Exercise details: Could you repeat, word for word, the stretch of the domestic violence statistics from "In 1992, the" through "1993-2001, February 2003)"?

Document passage:
=-=-=-=-=

There are 1,500 shelters for battered women in the United States. There are 3,800 animal shelters. (Schneider, 1990).

Three to four million women in the United States are beaten in their homes each year by their husbands, ex-husbands, or male lovers. ("Women and Violence," Hearings before the U.S. Senate Judiciary Committee, August 29 and December 11, 1990, Senate Hearing 101-939, pt. 1, p. 12.)

One woman is beaten by her husband or partner every 15 seconds in the United States. (Uniform Crime Reports, Federal Bureau of Investigation, 1991).

One in every four women will experience domestic violence in her lifetime. (Tjaden, Patricia & Thoennes, Nancy. National Institute of Justice and the Centers of Disease Control and Prevention, “Extent, Nature and Consequences of Intimate Partner Violence: Findings from the National Violence Against Women Survey,” 2000; Sara Glazer, "Violence, Against Women" CO Researcher, Congressional Quarterly, Inc., Volume 3, Number 8, February, 1993, p. 171; The Centers for Disease Control and Prevention and The National Institute of Justice, Extent, Nature, and Consequences of Intimate Partner Violence, July 2000; The Commonwealth Fund, Health Concerns Across a Woman’s Lifespan: 1998 Survey of Women’s Health, 1999).

In 1992, the American Medical Association reported that as many as 1 in 3 women will be assaulted by a domestic partner in her lifetime -- 4 million in any given year. ("When Violence Hits Home." Time. June 4, 1994).

An estimated 1.3 million women are victims of physical assault by an intimate partner each year. (Costs of Intimate Partner Violence Against Women in the United States. 2003. Centers for Disease Control and Prevention, National Centers for Injury Prevention and Control. Atlanta, GA.)

85% of domestic violence victims are women. (Bureau of Justice Statistics Crime Data Brief, Intimate Partner Violence, 1993-2001, February 2003)

Police report that between 40% and 60% of the calls they receive, especially on the night shift, are domestic violence disputes. (Carrillo, Roxann "Violence Against Women: An Obstacle to Development," Human Development Report, 1990)

=-=-=-=-=

Collected data:
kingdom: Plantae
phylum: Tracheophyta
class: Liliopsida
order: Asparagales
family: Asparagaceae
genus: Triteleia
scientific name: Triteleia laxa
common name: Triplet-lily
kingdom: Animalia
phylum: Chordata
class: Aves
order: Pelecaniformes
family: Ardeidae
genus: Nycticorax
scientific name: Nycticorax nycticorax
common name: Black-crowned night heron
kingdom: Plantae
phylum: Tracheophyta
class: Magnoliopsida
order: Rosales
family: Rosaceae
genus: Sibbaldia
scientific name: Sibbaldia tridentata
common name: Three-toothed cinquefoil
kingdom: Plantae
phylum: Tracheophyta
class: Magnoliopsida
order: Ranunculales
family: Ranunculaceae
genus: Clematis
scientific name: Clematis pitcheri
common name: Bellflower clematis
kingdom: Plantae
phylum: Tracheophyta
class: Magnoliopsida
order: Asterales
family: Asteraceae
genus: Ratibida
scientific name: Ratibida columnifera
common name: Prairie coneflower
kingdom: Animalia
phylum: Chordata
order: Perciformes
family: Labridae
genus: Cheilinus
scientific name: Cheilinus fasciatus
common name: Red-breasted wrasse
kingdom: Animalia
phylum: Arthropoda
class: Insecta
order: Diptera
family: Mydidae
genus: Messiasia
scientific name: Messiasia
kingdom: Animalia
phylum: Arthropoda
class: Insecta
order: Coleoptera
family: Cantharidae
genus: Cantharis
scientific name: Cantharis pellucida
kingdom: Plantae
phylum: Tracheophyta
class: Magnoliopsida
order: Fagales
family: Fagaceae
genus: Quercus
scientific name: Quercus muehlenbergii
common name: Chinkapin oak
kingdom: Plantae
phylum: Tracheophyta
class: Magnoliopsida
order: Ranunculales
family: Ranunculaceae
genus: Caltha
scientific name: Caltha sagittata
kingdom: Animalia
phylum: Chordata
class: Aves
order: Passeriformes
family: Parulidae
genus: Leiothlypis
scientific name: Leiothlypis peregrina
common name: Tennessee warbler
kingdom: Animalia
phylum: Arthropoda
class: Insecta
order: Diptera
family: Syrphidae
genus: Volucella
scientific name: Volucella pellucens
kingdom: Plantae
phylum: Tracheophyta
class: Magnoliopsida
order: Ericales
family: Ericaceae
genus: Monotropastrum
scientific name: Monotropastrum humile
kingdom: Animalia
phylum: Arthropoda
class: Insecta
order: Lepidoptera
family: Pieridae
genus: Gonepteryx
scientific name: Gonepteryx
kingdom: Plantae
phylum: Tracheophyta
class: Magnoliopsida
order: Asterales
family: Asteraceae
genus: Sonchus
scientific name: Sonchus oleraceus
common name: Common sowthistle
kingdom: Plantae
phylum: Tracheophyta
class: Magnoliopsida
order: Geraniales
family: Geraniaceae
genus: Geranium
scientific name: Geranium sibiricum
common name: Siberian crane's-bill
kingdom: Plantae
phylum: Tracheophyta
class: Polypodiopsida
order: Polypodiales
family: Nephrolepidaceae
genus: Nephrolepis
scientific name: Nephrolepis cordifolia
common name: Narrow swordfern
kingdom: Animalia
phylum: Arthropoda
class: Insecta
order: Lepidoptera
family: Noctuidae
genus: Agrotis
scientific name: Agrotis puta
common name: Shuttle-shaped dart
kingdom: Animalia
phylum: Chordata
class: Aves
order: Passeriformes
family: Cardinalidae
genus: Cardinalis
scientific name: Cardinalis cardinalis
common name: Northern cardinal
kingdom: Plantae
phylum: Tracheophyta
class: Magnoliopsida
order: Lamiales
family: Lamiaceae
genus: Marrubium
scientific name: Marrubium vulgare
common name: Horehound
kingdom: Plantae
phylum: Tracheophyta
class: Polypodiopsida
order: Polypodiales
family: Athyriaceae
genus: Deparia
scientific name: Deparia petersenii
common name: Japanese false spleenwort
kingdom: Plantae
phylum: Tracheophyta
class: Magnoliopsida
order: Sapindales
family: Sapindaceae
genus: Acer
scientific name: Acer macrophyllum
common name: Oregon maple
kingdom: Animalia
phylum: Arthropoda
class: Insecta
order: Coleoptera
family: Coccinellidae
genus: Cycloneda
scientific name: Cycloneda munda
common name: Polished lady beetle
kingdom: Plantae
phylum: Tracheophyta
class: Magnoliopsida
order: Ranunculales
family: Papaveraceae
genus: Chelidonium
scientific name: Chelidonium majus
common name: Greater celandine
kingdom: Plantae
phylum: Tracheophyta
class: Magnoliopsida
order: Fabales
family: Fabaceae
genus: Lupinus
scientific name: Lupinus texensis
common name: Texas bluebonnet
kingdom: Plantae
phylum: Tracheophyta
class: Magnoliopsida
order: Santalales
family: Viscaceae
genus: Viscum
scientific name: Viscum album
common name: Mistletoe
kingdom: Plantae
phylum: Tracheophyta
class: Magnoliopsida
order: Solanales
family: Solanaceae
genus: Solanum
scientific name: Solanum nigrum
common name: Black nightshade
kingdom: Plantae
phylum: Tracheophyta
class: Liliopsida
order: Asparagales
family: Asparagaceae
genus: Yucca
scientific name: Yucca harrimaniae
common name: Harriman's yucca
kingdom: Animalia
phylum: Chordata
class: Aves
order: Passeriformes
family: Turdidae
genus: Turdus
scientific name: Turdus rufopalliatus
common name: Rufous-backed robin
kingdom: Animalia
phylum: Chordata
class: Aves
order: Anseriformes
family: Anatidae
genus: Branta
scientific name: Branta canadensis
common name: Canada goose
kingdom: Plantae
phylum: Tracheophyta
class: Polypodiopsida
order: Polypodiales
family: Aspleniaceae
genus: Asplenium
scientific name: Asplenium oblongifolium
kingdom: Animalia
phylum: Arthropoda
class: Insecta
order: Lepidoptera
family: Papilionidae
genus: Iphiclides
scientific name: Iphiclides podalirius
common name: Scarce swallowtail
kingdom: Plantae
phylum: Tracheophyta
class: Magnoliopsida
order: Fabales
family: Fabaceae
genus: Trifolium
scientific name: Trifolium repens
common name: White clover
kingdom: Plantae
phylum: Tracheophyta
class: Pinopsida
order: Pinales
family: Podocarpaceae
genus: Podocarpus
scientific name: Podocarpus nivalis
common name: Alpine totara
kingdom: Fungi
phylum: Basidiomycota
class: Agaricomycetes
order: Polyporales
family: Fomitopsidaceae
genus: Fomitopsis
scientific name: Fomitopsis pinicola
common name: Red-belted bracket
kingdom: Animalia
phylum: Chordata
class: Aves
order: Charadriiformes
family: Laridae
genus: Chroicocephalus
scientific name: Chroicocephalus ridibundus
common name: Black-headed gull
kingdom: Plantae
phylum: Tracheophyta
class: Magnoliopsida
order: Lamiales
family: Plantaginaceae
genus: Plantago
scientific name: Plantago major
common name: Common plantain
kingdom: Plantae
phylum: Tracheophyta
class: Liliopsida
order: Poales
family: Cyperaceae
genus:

=-=-=-=-=

Exercise response:
In 1992, the American Medical Association reported that as many as 1 in 3 women will be assaulted by a domestic partner in her lifetime -- 4 million in any given year. ("When Violence Hits Home." Time. June 4, 1994).

An estimated 1.3 million women are victims of physical assault by an intimate partner each year. (Costs of Intimate Partner Violence Against Women in the United States. 2003. Centers for Disease Control and Prevention, National Centers for Injury Prevention and Control. Atlanta, GA.)

85% of domestic violence victims are women. (Bureau of Justice Statistics Crime Data Brief, Intimate Partner Violence, 1993-2001, February 2003)